*HOW TO COMPLETE THIS TASK*
Retype, exactly as they stand, the lines from the start of the data to the line that contains "Figure 1. ( a", both ends included. Leave the pictures out.

______

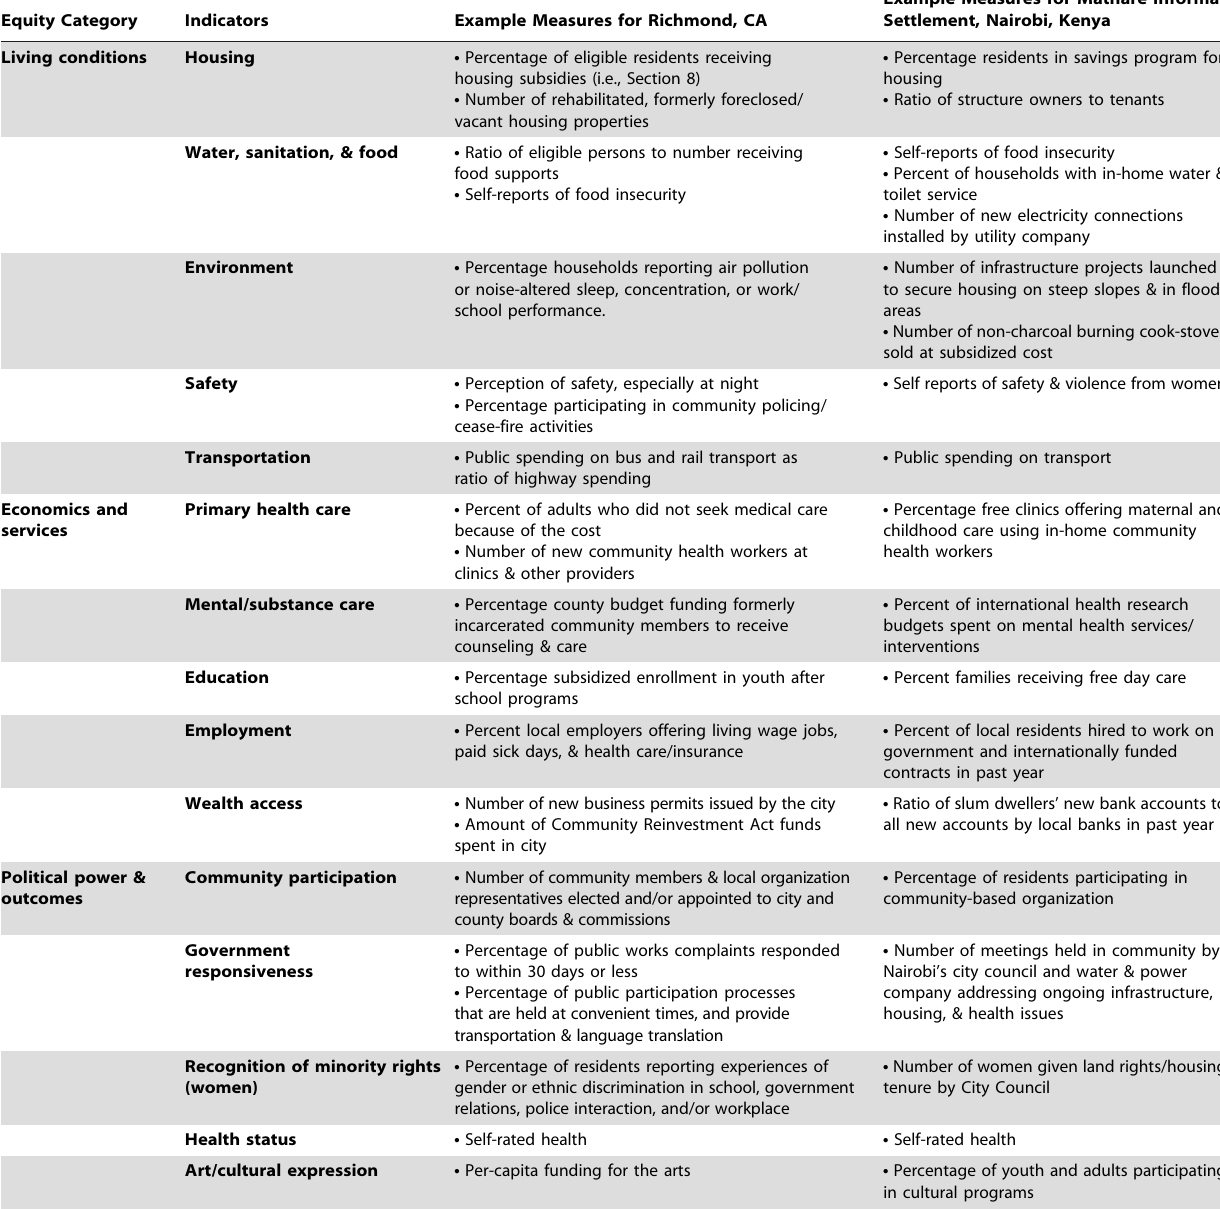
Table 2. Examples of urban health equity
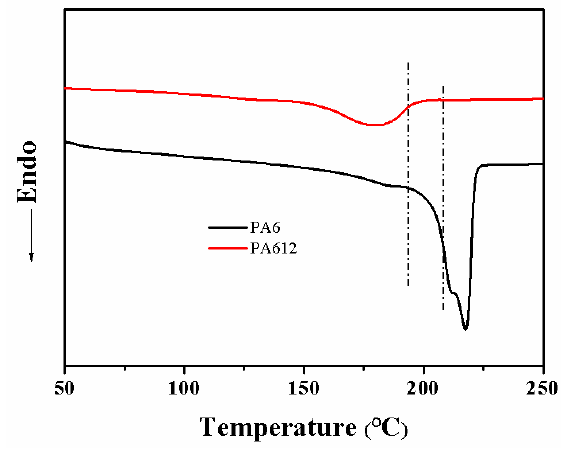
Figure 3. DSC curves (appropriate compression temperature for the formation of a segregated structure, marked) for PA6 microspheres and PA612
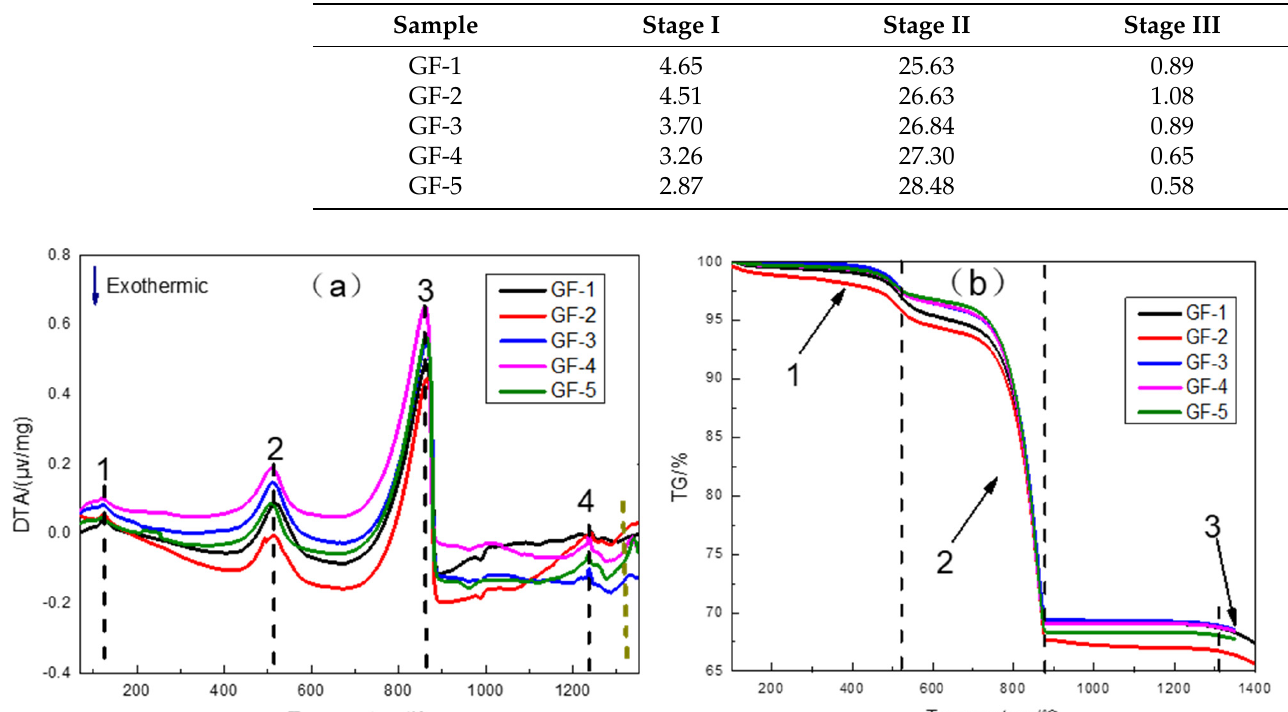
Figure 1. ( a ) DTA (1-Peak 1, 2-Peak2, 3-Peak3, 4-Peak4) and ( b ) TG (1-Stage I, 2-Stage II, 3-Stage III) curves of HBSC raw materials. Table 5. Key temperature point of exothermic or endothermic peaks in DTA curves (°C).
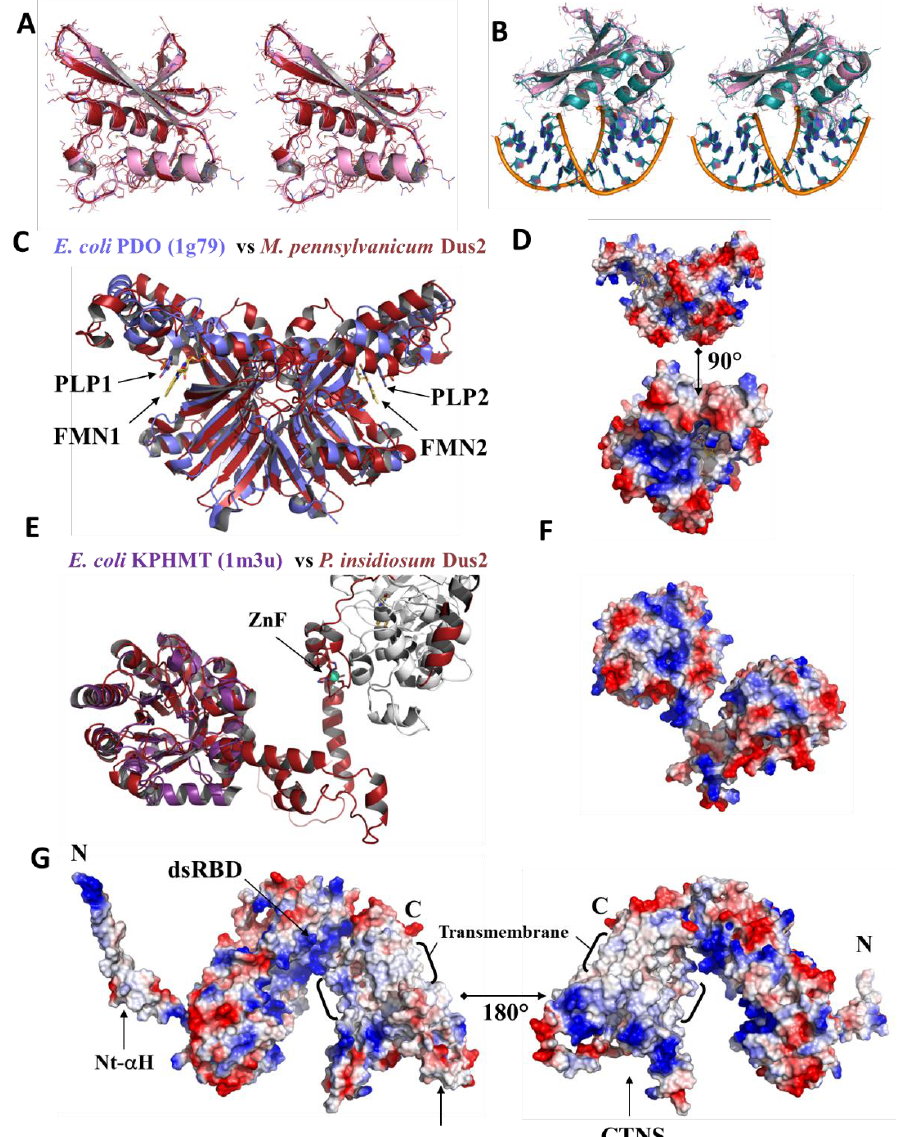
Figure 8. Structural analysis of various Dus2 domains. ( A ) Stereoview of the structural superimposition of the crystal structure of the dsRBD of A. queenslandica Dus2 (colored in pink) with the dsRBD obtained from the 3D model of A. queenslandica Dus2 (colored in red) generated by AlphaFold2. The side chains are shown as lines. ( B ) Stereoview of the structural superimposition of the crystal structure of the dsRBD of A. queenslandica Dus2 (colored in pink) with the crystal structure of the hDus2 dsRBD (colored in deep teal) in complex with a dsRNA (PDB: 5OC6). The backbone of the dsRNA is orange, while the nucleosides are deep teal. ( C ) Structural superimposition of the PyrOx domain of M. pennsylvanicum from the Dus2 model with the X-ray structure of the dimer of E. coli pyridoxine 5 ’ -phosphate oxidase complexed with pyridoxal 5 ’ -phosphate (PLP) and flavin mononucleotide (FMN) (PDB: 1G79). The dimer of PyrOx generates two equivalent active sites, each containing a PLP and an FMN. PyrOx of Dus2 and 1G79 are in red and purple, respectively. The FMN and PLP represented as sticks are in yellow and purple, respectively. ( D ) Electrostatic surface of PyrOx domain of M. pennsylvanicum Dus2. ( E ) Structural superimposition of the KPHMT domain of P. insidiosum from the Dus2 model (in red) with the crystal structure of ketopantoate hydroxymethyltransferase complexed the product ketopantoate (PDB: 1M3U, colored in violet). ( F ) Electrostatic surface of the KPHMT domain of P. insidiosum from the Dus2 model. ( G ) Electrostatic surface of Dus2 model from T. nelsoni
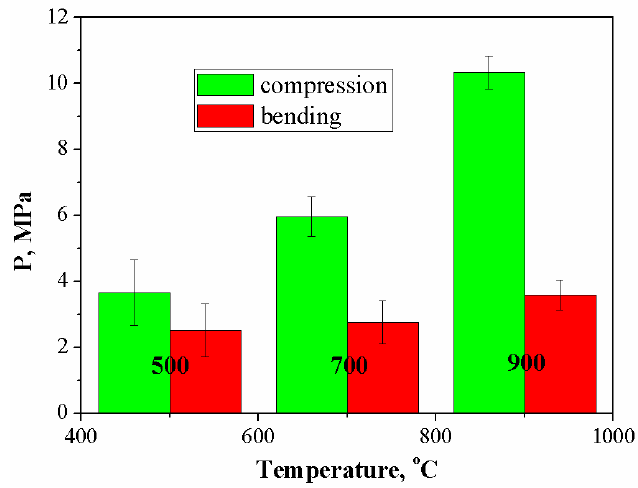
Figure 9. The compressive and bending strengths of the ceramic samples based on cement-salt stone prepared from powder mixture of citrate tetrahydrate and sodium dihydrogen phosphate after annealing at temperature range of 500–900 °C.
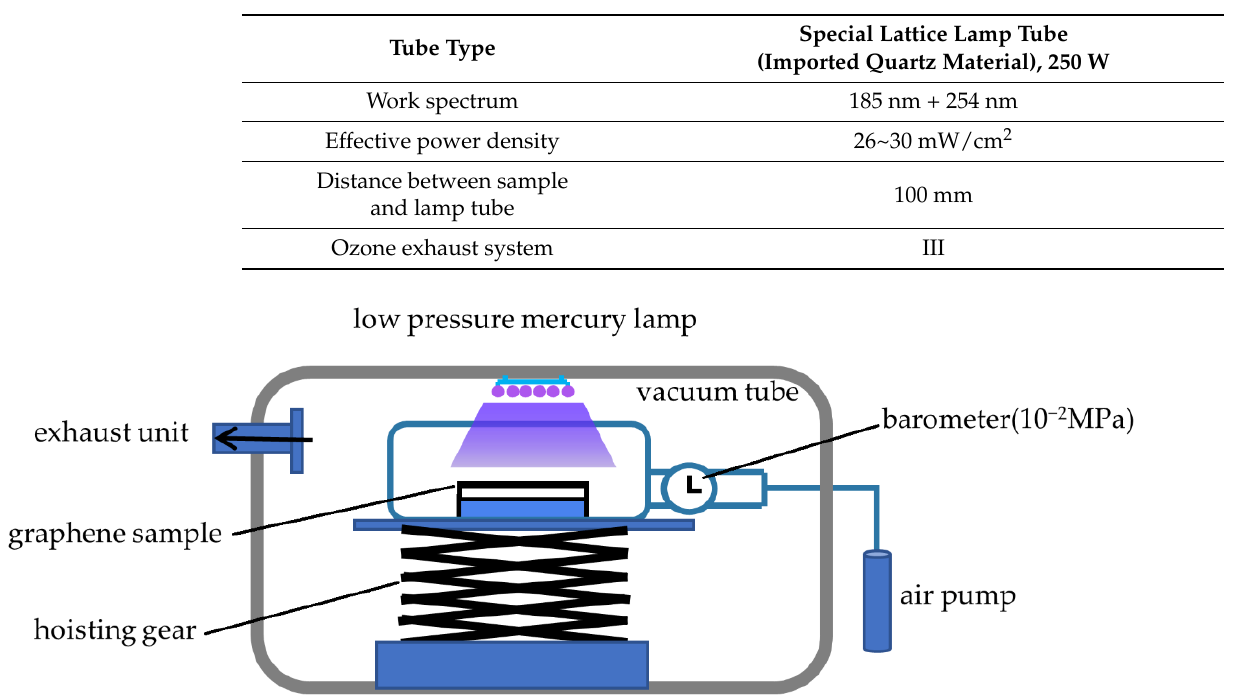
Table 1. Experimental parameters of BZS250GF-TS UV radiometer.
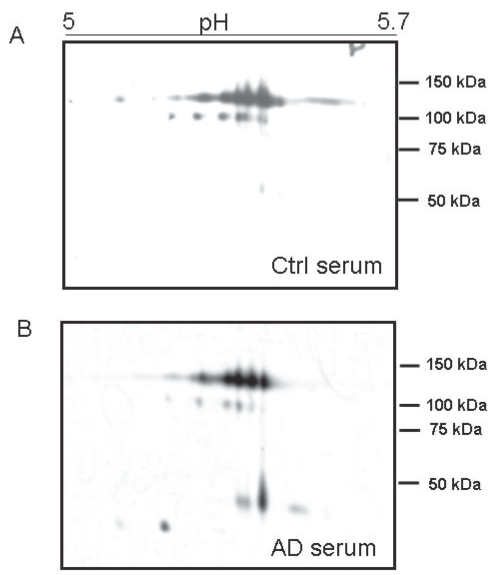
2D analysis of serum ceruloplasmin in AD (A) and control (B). The pH 5–5.7 range is shown. Note how similar is the protein pattern at about 135 and 115 kDa. Low molecular weight (<50 kDa) positive spots are present only in AD serum (B). 450 μl of a 1.5 mg/mL protein solution were loaded per gel. Ceruloplasmin content in both pools was made to 28 mg/dL and each serum sample contributed equally to the ceruloplasmin content.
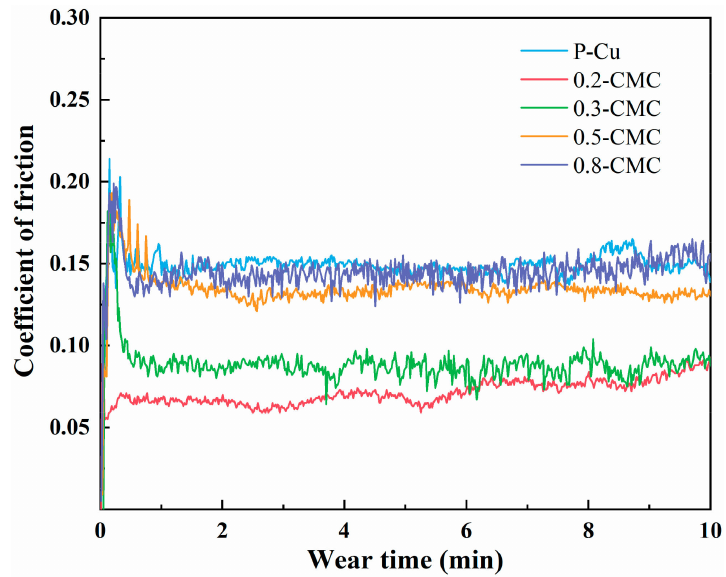
Figure 8. Coefficient of friction of CMCs with different BNNS volume fractions.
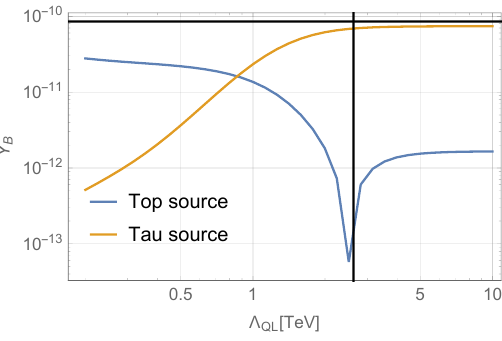
Figure 6 . Y B as function of (cid:3) QL for a top source with (cid:3) t = 7 : 1 (cid:2) 10 3 GeV (blue) and a lepton source with (cid:3) (cid:28) = 1 (cid:2) 10 3 GeV (yellow). The vertical black line corresponds to the new interactions rate being equal to the lepton Yukawa interaction rate. The horizontal black line corresponds to the measured value of the baryon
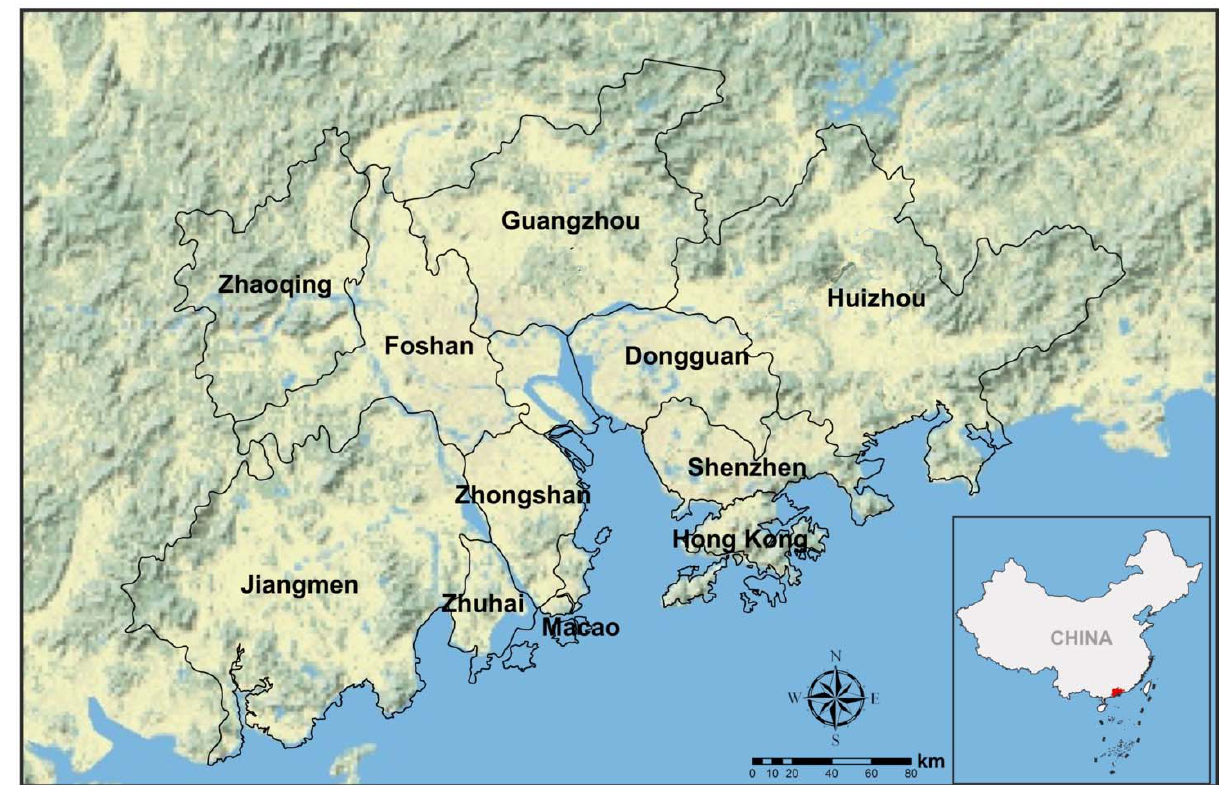
Figure 3. The study area (relative location of the Pearl River Delta Region (PRDR) in China and 11 cities in this region).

______

*EXERCISE RESPONSE*
Table 2. Examples of urban health equity
Figure 3. DSC curves (appropriate compression temperature for the formation of a segregated structure, marked) for PA6 microspheres and PA612
Figure 1. ( a ) DTA (1-Peak 1, 2-Peak2, 3-Peak3, 4-Peak4) and ( b ) TG (1-Stage I, 2-Stage II, 3-Stage III) curves of HBSC raw materials. Table 5. Key temperature point of exothermic or endothermic peaks in DTA curves (°C).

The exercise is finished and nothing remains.